**AUSGANGSTEXT:**
##########

Und man habe auch noch Gelegenheit etwas ganz wichtiges Anderes klären, so Schick: "Wenn die vorhandene Heizung noch läuft, dann sollte man in der Situation zunächst mal an die Verbesserung des Wärmeschutzes des Hauses denken."

Gute Dämmung ist die beste Investition – noch vor der Heizung

Vergleichsberechnungen der Stiftung hätten gezeigt, dass ein gut gedämmtes Haus die geringsten jährlichen Gesamtkosten für den Wärmebedarf habe – egal, welches Heizungssystem genutzt wird. "Also erstmal für Wärmedämmung sorgen – und sich dann um die Heizung kümmern", betont Schick.

Ein ordentlich neu gedämmtes Haus braucht nur noch rund die Hälfte der bisherigen Wärmeenergie. Das hat dann auch Einfluss auf die benötigte Heizung, die beispielsweise deutlich kleiner dimensioniert werden kann. Ein Passivhaus, um ein Extrembeispiel für Dämmung zu nennen, braucht gar keine richtige Heizung mehr.

Diese Heizungen kommen in Frage

Geht es dann um die konkrete Heizung, kommen derzeit vor allem drei Grundtypen in Frage, nachdem Ölheizungen ja eigentlich nicht mehr in Betracht kommen: eine Gasbrennwertheizung, die Erdgas ziemlich effizient nutzt, die Wärmepumpe, die Erd- oder Luftwärme fürs Heizen nutzt, dazu aber zusätzlich auch noch Strom verbraucht – oder ein Heizkessel, der fast klimaneutral Holzpellets verbrennt. Immer häufiger werden diese Systeme noch durch eine Solaranlage ergänzt, die Warmwasser oder Strom erzeugt – oder beides. Hinzu kommen in manchen Gemeinden eine Nah- oder Fernwärmeversorgung. Da wird dann nur noch ein Wärmetauscher im Keller benötigt.

Die jährlichen Betriebskosten dieser Anlagen (jenseits der Nah- und Fernwärme), inklusive der umgelegten Anschaffungskosten, sind sich erstaunlich ähnlich, hat die Stiftung Warentest ermittelt. Sie liegen bei 2.500 bis 3.500 Euro im Jahr. Allerdings sehr unterschiedlich auf Investition und jährliche Brennstoffkosten verteilt.

Pelletheizungen sind beispielsweise teuer. Sie werden aber vergleichsweise alt. Oder: Systeme ohne solare Unterstützung sind günstiger beim Kauf – kosten aber im Betrieb dann jährlich mehr, weil die kostenlose Unterstützung durch die Sonne fehlt.

Umweltwirkung der Heizungen sehr unterschiedlich

Große Unterschiede gebe es dagegen bei der Umweltwirkung, so Heizungstester Schick. In erster Linie hänge das davon ab, wieviel Erneuerbare Energien in die Wärmeerzeugung eingebunden würden, sei es Wärmekollektoren für warmes Wasser und Heizung oder Photovoltaik für den Strom für beispielsweise eine Wärmepumpe. Fast klimaneutral ist auch eine Holzpellet-Heizung.

##########

**GEGEBENE INFORMATIONEN:**
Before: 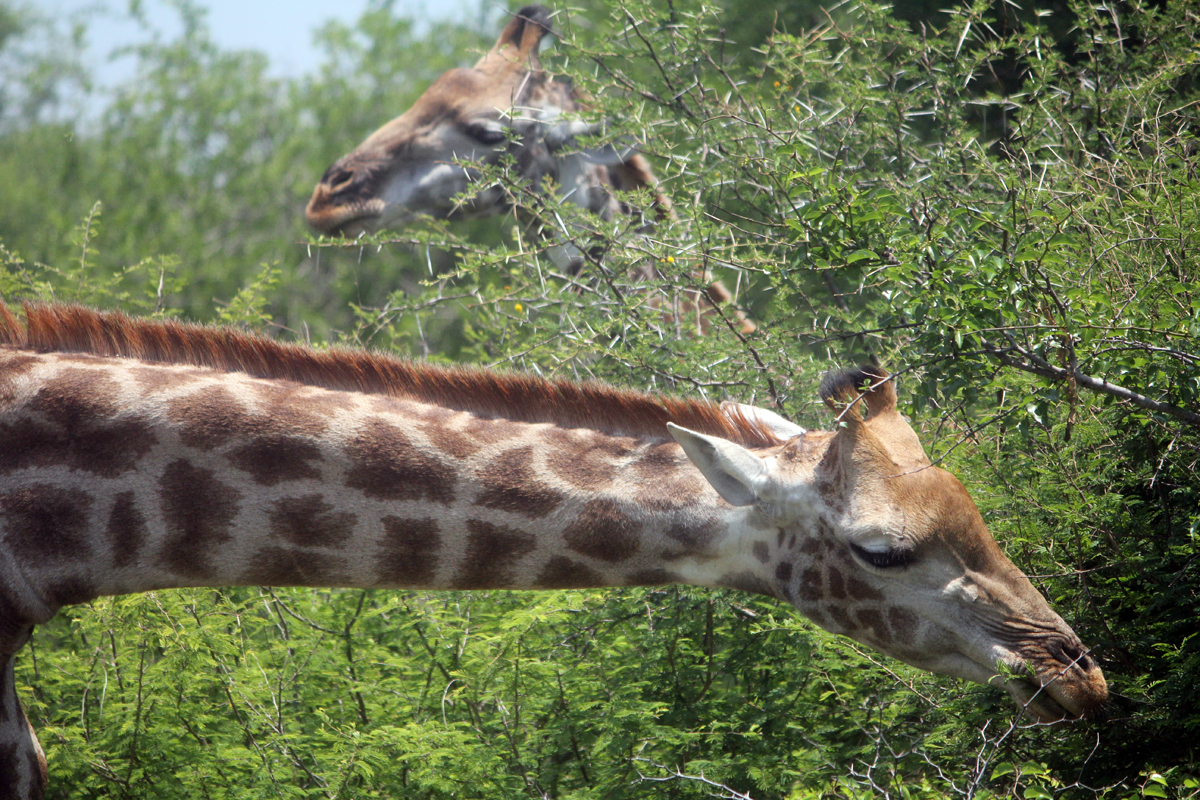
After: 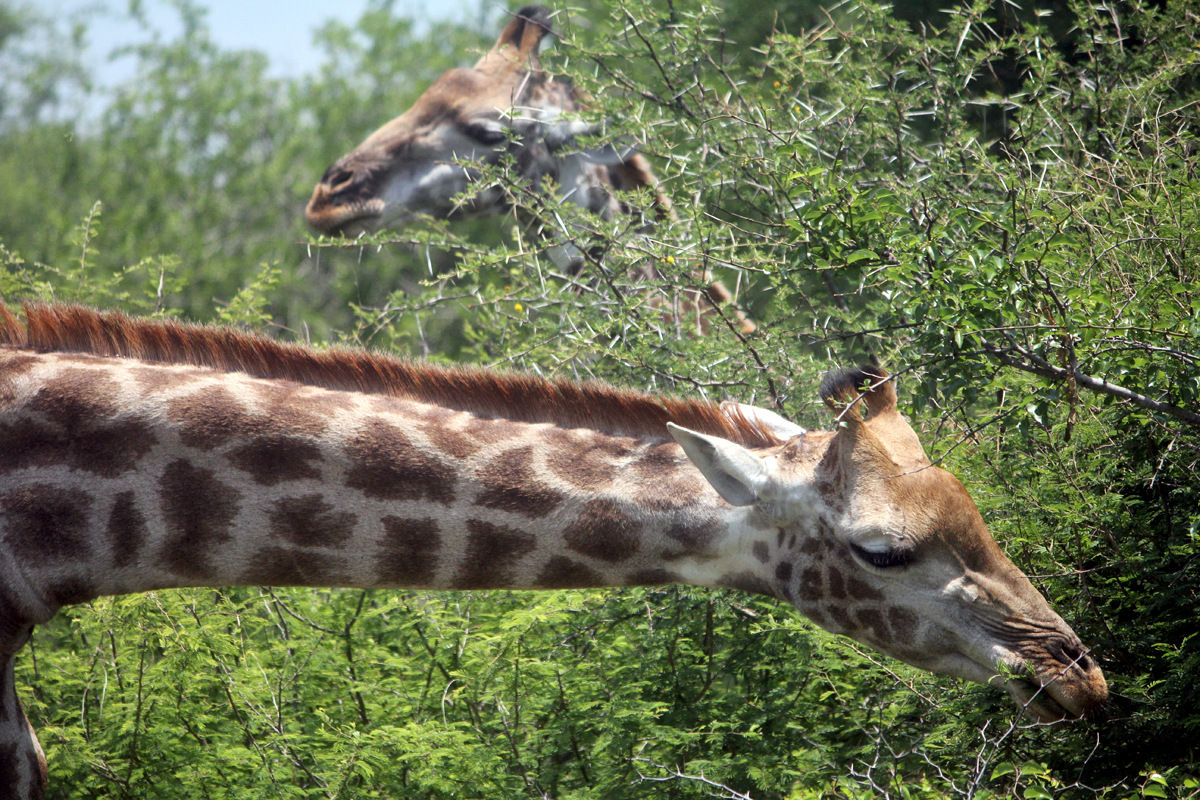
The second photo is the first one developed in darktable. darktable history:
local contrast: mode bilateral grid, contrast 30, coarseness 25, midtone range 0.2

##########

**ARBEITSAUFTRAG:**
Beantworte die folgenden Fragen anhand des Textes zu Heizung und Dämmung.
1. Wie viel der bisherigen Wärmeenergie braucht ein ordentlich neu gedämmtes Haus noch?
2. In welcher Spanne liegen laut Stiftung Warentest die jährlichen Betriebskosten der Anlagen?
3. Was wird bei einer Nah- oder Fernwärmeversorgung im Keller noch benötigt?

**LÖSUNG:**
1. Rund die Hälfte.
2. Bei 2.500 bis 3.500 Euro im Jahr.
3. Nur noch ein Wärmetauscher.